The following report appeared in Tamil Nadu papers on October 10th giving information about some of the consequences of the changing rate of the rupee against the dollar and how it is affecting industry and employment in South India:
“It has been a virtual mayhem in select sectors due to the hardening of the rupee against the dollar, and all these sectors have been traditionally high export revenue grossers.
The knitwear industry in Tirupur in Coimbatore, which put the country on the international map long before IT and ITES became the buzzwords, is in severe crisis, and faces the possibility of nearly 100,000 people losing their jobs. Another 40,000 are facing threat of being laid off in the granite industry. The powerloom sector and the cotton yarn industry are also in a tailspin, as rupee appreciation has resulted in fewer export orders, and lesser margins.
The knitwear industry, which had grossed Rs 10,000 crore in exports last year, will find it difficult to maintain the 20% growth rate it has been clocking the past few years. “The situation is really alarming. We should be lucky if we even manage a 5% growth this year,” says the president of Tiruppur Exporters Association. Of the total workforce of about 400,000 in the industry, the cut-back in the orders has already led to 7,000 jobs lost, and unless there is a dramatic turnaround the figure could easily climb to 100,000 by the end of the year.
If knitwear is concentrated mainly in Tirupur, the effect on granite industry covers a much larger geographical area. The industry employs around 100,000 people, most of them in the quarries in Districts like Tiruvannamalai, Madurai, Dharmapuri, Krishnagiri, Salem and Tiruchy. The State accounts for nearly 40% of the country’s total export of Rs 4,450 crore.
Though the industry had shown a steady export growth (last fiscal it was 40%), this year the target was scaled down to 25-30%, and now further downsized to 5-10%, as about half of the 120 export units are already experiencing serious losses. According to industry sources, the margins, which used to be between 3-10%, have now shriveled to nil or even negative in many cases. The demand of the exporters for an upward revision of prices by about 5% has been met with resistance by the importers, who find the cost of import from China competitive.

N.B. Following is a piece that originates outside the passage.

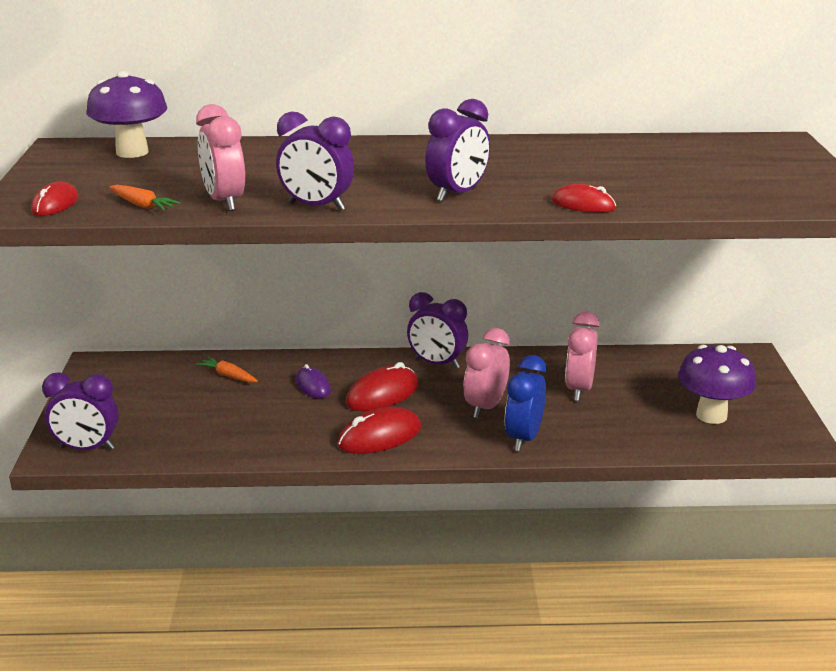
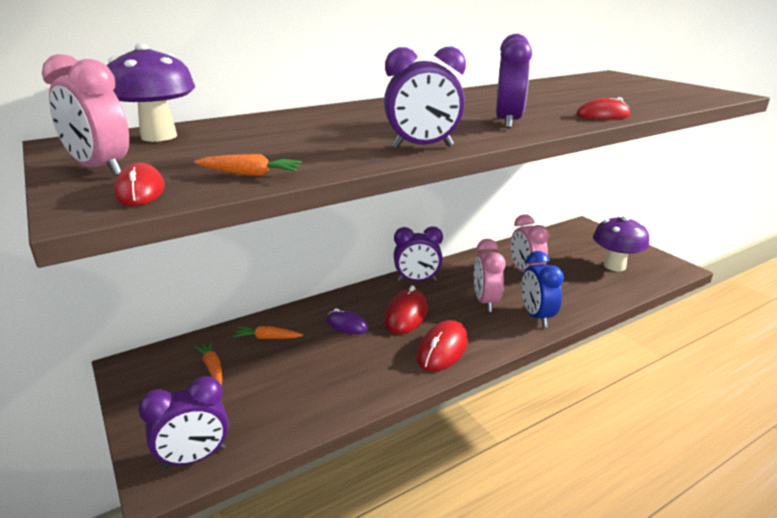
camera: 30 degrees left, 0 degrees up
(159, 386) = (212, 367): none -> orange carrot
(224, 202) = (331, 157): pink clock -> pink clock (101, 170)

More seriously affected is the powerloom sector, where Tamil Nadu accounts for almost 65% of exporting units. According to the Chairman of the Powerloom Development and Export Promotion Council, already 3,000,000 people have been rendered jobless throughout the country due to the crisis in the industry. Just six months ago, the exporters were getting a margin of 10%, but are now facing losses as high as 5%. Moreover, orders are also moving off to China and Bangladesh, whose currencies have weakened against the dollar. The litany is almost similar in the textile industry, where the bottomline of cotton yarn exporters has been severely dented.”